Re-weight mixing coefficients to account for the magnitude of the mode covariances.

Parameters:
  • alpha (list of np.ndarray or np.ndarray) – Raw mixing coefficients. Shape must be (n_sessions, n_samples, n_modes) or (n_samples, n_modes).

  • covs (np.ndarray) – Mode covariances. Shape must be (n_modes, n_channels, n_channels).

Returns:

reweighted_alpha – Re-weighted mixing coefficients. Shape is the same as alpha.

Return type:

list of np.ndarray or np.ndarray

osl_dynamics.inference.modes.reweight_mtc(mtc, params, params_type)[source]#

Re-weight mixing coefficients to account for the magnitude of observation model parameters.

Parameters:
  • mtc (List[np.ndarray] or np.ndarray) – Raw mixing coefficients. Shape must be (n_sessions, n_samples, n_modes) or (n_samples, n_modes).

  • params (np.ndarray) – Observation model parameters. Shape must be (n_modes, n_channels, n_channels).

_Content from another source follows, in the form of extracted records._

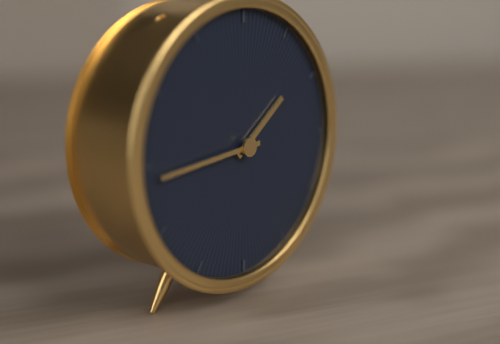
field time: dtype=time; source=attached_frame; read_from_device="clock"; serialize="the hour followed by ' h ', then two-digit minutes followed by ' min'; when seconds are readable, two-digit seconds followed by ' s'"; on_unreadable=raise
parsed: 1 h 44 min
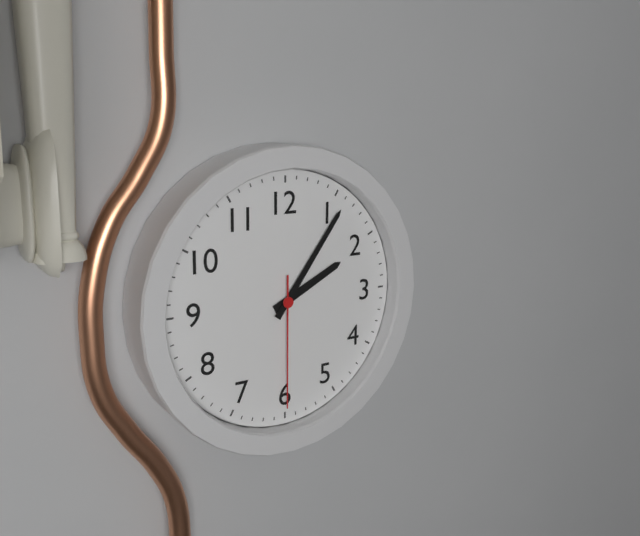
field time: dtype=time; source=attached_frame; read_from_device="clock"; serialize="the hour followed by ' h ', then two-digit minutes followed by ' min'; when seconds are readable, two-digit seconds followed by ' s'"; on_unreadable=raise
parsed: 2 h 06 min 30 s
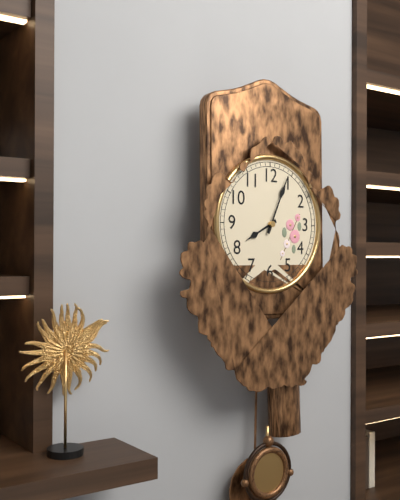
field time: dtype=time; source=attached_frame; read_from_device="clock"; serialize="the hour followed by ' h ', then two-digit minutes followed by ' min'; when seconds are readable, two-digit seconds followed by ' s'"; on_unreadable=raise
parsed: 8 h 04 min
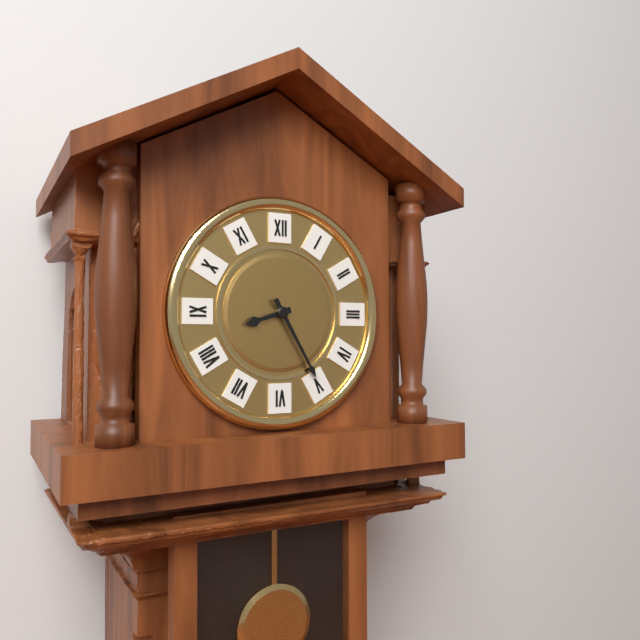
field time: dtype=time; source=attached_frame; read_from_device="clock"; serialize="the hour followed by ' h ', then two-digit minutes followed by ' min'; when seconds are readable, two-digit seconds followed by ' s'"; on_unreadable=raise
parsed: 8 h 25 min
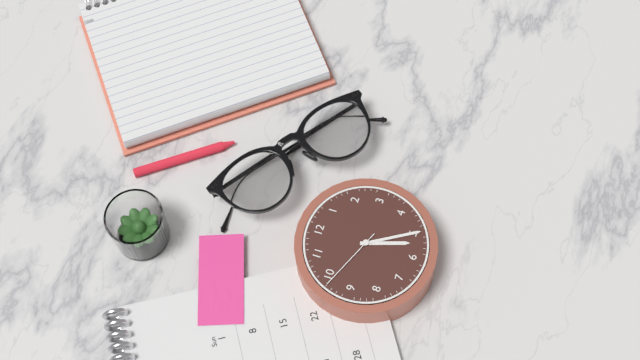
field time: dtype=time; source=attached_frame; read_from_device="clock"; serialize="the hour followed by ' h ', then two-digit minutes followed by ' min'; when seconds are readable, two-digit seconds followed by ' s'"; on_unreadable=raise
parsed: 5 h 25 min 49 s
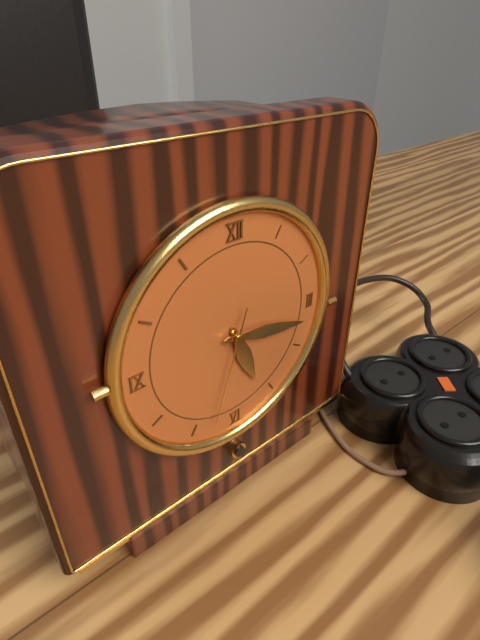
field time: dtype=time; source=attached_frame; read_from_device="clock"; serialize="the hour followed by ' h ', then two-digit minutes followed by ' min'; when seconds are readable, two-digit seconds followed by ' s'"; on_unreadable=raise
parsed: 5 h 17 min 33 s
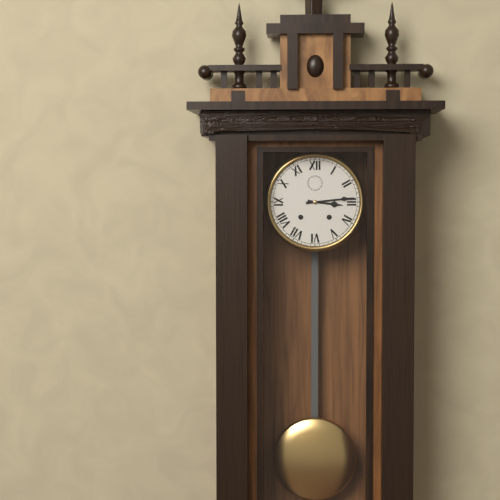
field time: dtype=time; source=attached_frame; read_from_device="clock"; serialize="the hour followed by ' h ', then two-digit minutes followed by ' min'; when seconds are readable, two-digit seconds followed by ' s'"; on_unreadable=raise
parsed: 3 h 14 min
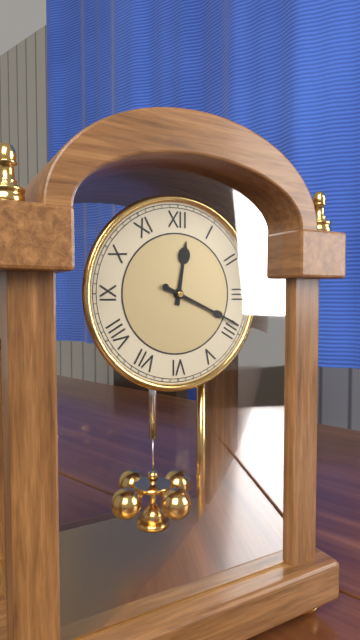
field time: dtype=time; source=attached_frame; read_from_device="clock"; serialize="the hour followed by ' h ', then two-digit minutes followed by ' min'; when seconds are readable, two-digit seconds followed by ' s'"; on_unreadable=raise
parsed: 12 h 19 min
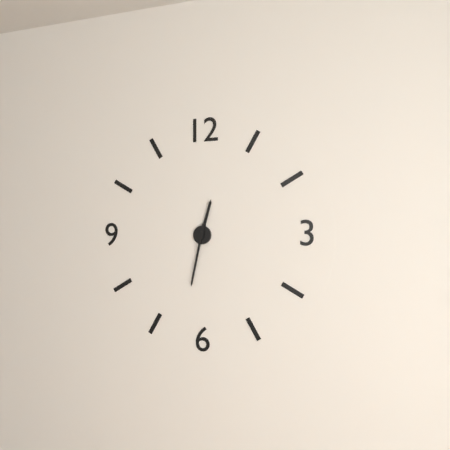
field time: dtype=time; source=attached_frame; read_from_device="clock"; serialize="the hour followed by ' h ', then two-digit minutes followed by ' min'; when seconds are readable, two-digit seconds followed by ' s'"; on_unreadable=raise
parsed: 12 h 32 min
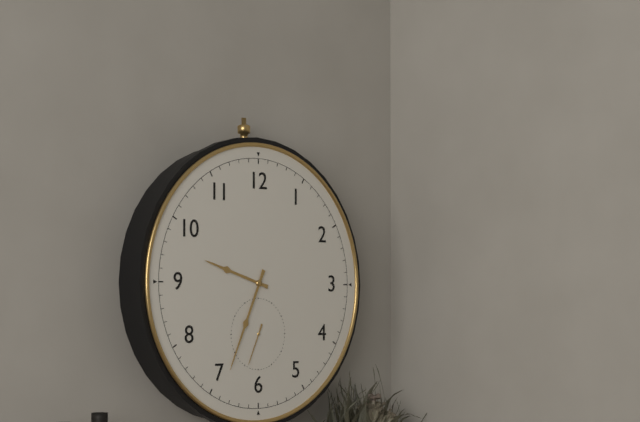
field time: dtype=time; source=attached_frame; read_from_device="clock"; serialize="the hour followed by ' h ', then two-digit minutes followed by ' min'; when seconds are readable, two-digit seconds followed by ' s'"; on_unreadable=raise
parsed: 9 h 34 min
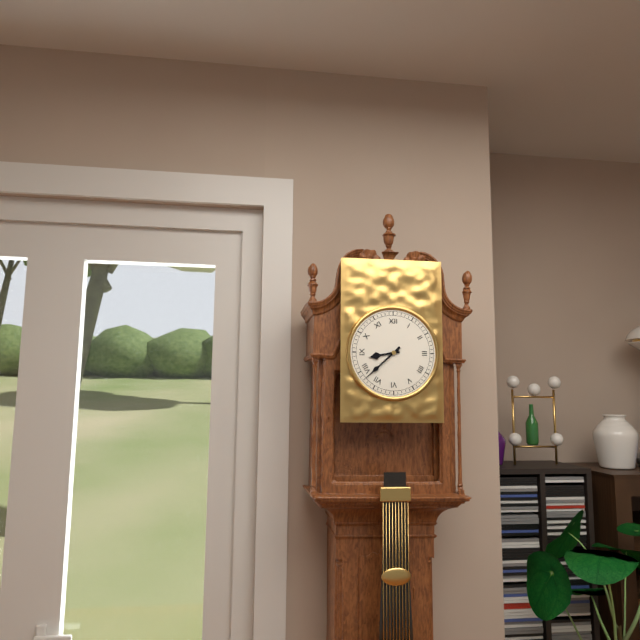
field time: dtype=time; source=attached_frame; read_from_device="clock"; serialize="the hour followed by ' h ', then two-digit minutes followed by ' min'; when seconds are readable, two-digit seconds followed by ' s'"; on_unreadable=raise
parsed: 8 h 38 min
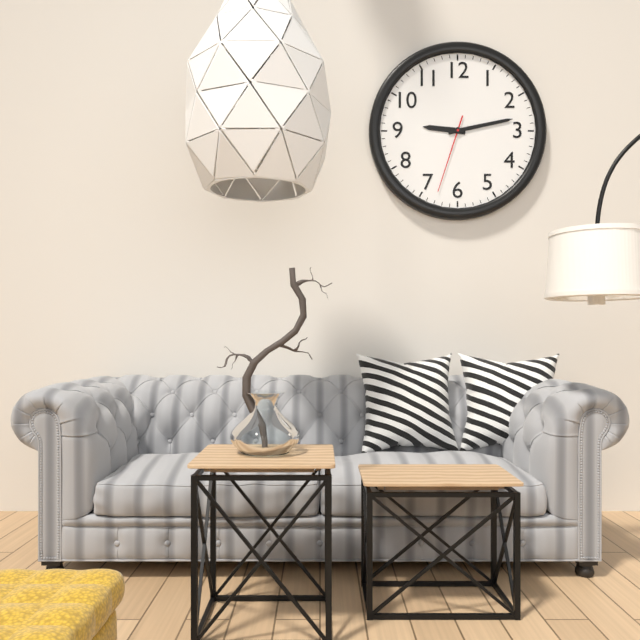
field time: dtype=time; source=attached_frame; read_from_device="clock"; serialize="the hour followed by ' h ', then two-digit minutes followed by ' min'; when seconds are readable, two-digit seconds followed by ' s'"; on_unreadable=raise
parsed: 9 h 13 min 33 s
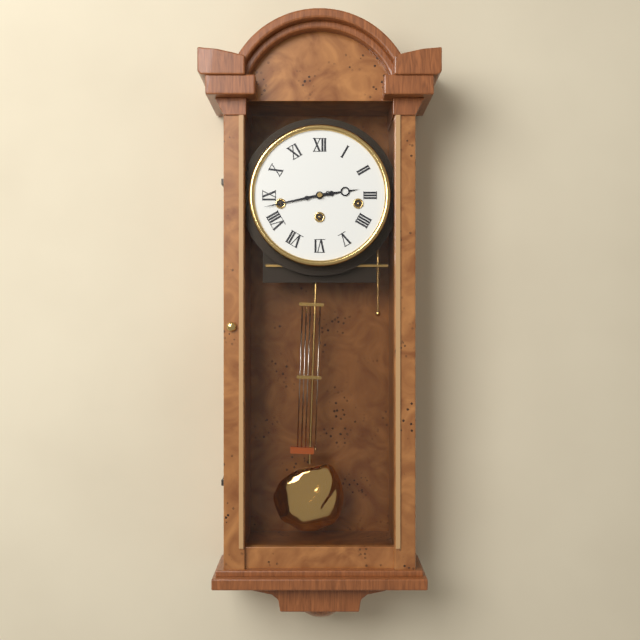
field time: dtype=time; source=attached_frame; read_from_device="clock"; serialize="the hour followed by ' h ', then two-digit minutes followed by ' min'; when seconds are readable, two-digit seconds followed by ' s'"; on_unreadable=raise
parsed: 2 h 43 min
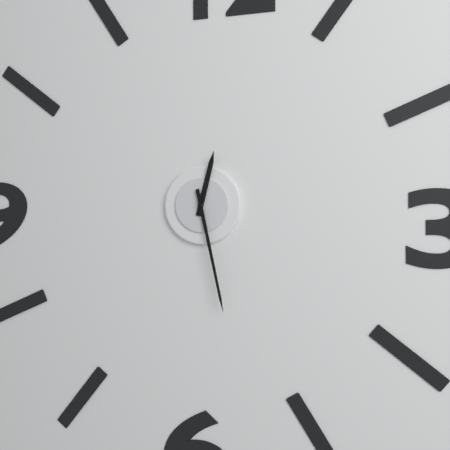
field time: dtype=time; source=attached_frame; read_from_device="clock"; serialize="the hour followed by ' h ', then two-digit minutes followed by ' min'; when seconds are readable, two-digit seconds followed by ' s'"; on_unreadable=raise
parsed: 12 h 28 min
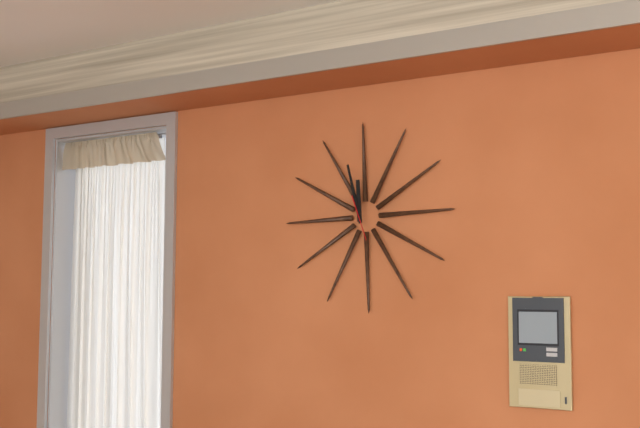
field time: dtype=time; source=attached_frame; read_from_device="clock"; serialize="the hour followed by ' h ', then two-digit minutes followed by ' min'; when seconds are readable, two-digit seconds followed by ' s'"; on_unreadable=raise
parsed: 11 h 58 min
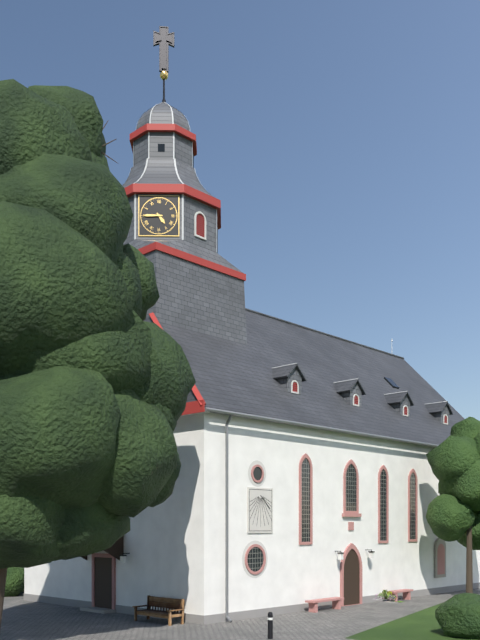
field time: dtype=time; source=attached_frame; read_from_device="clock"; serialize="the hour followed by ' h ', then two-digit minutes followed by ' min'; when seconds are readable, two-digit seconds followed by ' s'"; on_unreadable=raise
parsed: 4 h 45 min
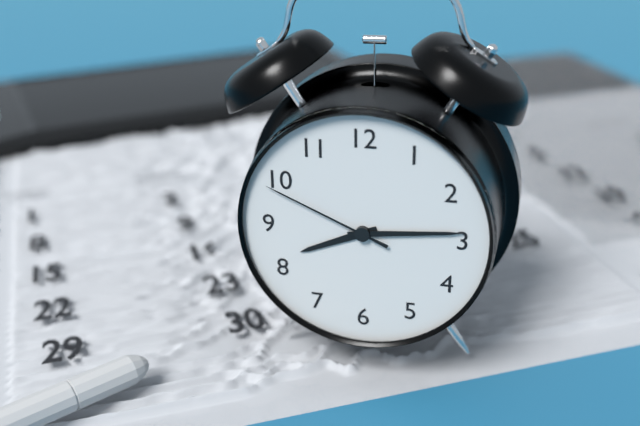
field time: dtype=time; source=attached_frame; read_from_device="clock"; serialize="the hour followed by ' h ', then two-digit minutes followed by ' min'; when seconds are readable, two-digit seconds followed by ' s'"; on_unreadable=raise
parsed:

  • params_type (str) – Observation model parameters type. Either ‘covariance’ or ‘correlation’.

Returns:

reweighted_mtc – Re-weighted mixing coefficients. Shape is the same as mtc.

Return type:

List[np.ndarray]

osl_dynamics.inference.modes.average_runs(alpha, n_clusters=None, return_cluster_info=False)[source]#

Average the state probabilities from different runs using hierarchical clustering.

Parameters:
  • alpha (list of list of np.ndarray or list of np.ndarray) – State probabilities. Shape must be (n_runs, n_sessions, n_samples, n_states) or (n_runs, n_samples, n_states).

  • n_clusters (int, optional) – Number of clusters to fit. Defaults to the largest number of states in alpha.

  • return_cluster_info (bool, optional) – Should we return information describing the clustering?

Returns:

  • average_alpha (list of np.ndarray or np.ndarray) – State probabilities averaged over runs. Shape is (n_sessions, n_states).

  • cluster_info (dict) – Clustering info. Only returned if return_cluster_info=True. This is a dictionary with keys 'correlation', 'dissimiarity', 'ids' and 'linkage'.

See also

S. Alonso and D. Vidaurre, “Towards stability of dynamic FC estimates in neuroimaging and electrophysiology: solutions and limits” bioRxiv (2023): 2023-01.